Une employée d’une ligne aérienne partenaire a fini par dénicher des places à six des Canadiens dans un hôtel près de l’aéroport, malgré l’ordre aux établissements de ne plus admettre de clients. Ils ont dû prendre six taxis pour s’y rendre car les nouvelles règles liées à la pandémie imposent un maximum d’un passager par taxi. D’autres Canadiens avaient un condo où ils pouvaient retourner. « Les autres, je ne sais pas où ils sont, je les ai perdus », explique la Québécoise.

La famille Ross ignore toujours quand elle pourra revenir au pays.

« On va aller au comptoir d’Air Transat à l’aéroport dimanche pour voir, mais sur leur site web, on n’est pas capables de trouver une place », affirme la voyageuse.

D’autres Québécois coincés à l’étranger

15 000 $ à l’eau 

PHOTO FOURNIE PAR ROSELINE DUGAS

Roseline Dugas

Roseline Dugas voulait suivre les consignes. En voyage en Espagne, près de Malaga, elle a vu la crise se répandre, elle a entendu l’appel à rentrer à la maison le plus vite possible, et elle a essayé d’écourter ses vacances. Avec ses amis, la résidante de Saint-Pie s’est rendue sur le site du grossiste JustFly.com et a acheté de nouveaux billets de retour qui passaient par Genève. Coût total : 15 000 $ pour six personnes. Mais son vol Malaga-Genève a été annulé à la dernière minute. Le grossiste lui a offert en contrepartie un crédit pour un futur vol de Malaga à Montréal, lorsque la situation sera revenue à la normale. « On a perdu beaucoup de sous », dit-elle. Mme Dugas se croise les doigts en espérant que son vol initial de retour au Canada, prévu pour le 24 mars avec Air Transat, ne sera pas annulé.

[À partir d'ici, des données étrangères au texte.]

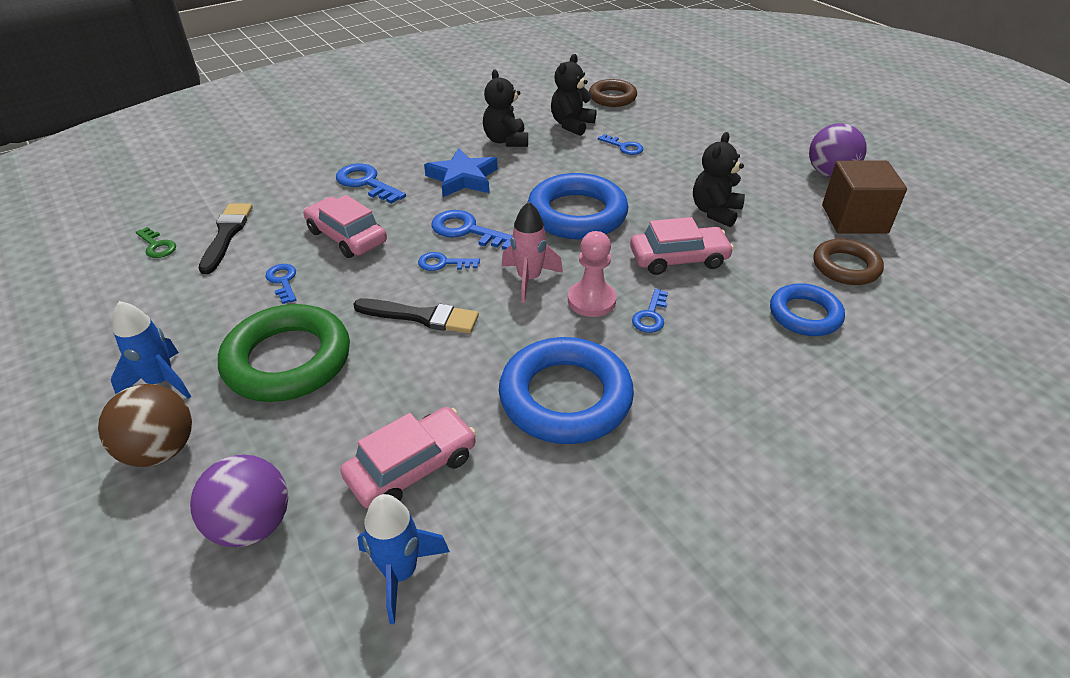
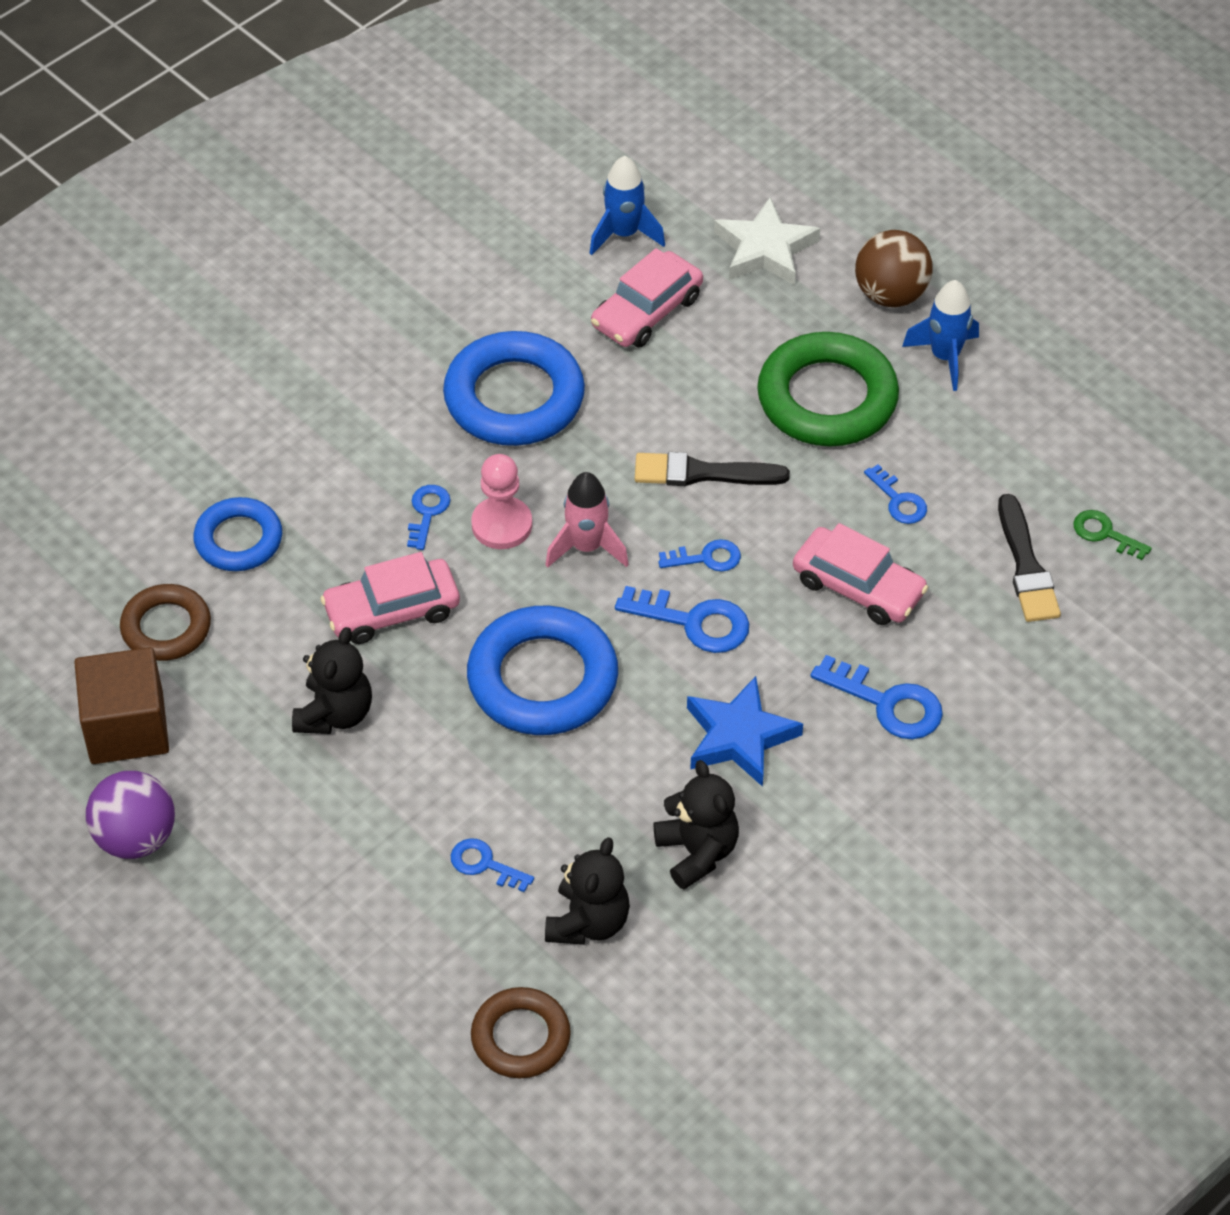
camera: 170 degrees right, 10 degrees up
purple ball [190,455,288,547] -> white star [714,197,820,285]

Au moins un mois de plus en Colombie

Martha Fernandez, une septuagénaire québécoise d’origine colombienne, était partie visiter sa famille dans son pays natal. Avec l’annonce de la fermeture de l’espace aérien aux vols commerciaux, elle se retrouve à devoir prolonger son séjour au moins un mois de plus. Elle n’avait aucun moyen de se rendre à temps à Carthagène pour attraper le dernier vol d’Air Transat qui revenait au Québec. « Elle est chez mon oncle. Au moins, il n’y a pas de souci pour le logement, mais on aurait préféré qu’elle soit rapatriée. On s’entend, ce n’est pas le même système de santé », déplore son fils, Mauricio Fernandez, joint hier au téléphone.

Crainte d’être jetés à la rue en Tunisie

« Je me sens comme en prison. On a très peur de tomber malades ici. En tant que personnes âgées, nous sommes plus à risque », a expliqué Exaltina Raposo, jointe samedi par l'entremise de sa fille Nathalie. La dame fait partie d’un groupe de près de 200 touristes québécois, en grande partie des personnes âgées, coincés en Tunisie en raison de l’annulation de vols commerciaux. On leur promet un vol affrété par Tunisair la semaine prochaine, mais l’attente est angoissante, alors que des hôtels ont commencé à fermer. « Si les hôtels ferment, il va falloir leur trouver des appartements. Franchement, ça m’attriste. Je me sens responsable », a laissé tomber Dris Regragui, de l’agence de voyages Terratours, alors qu’il se démenait pour confirmer qu’un vol serait mis à la disposition de ses clients.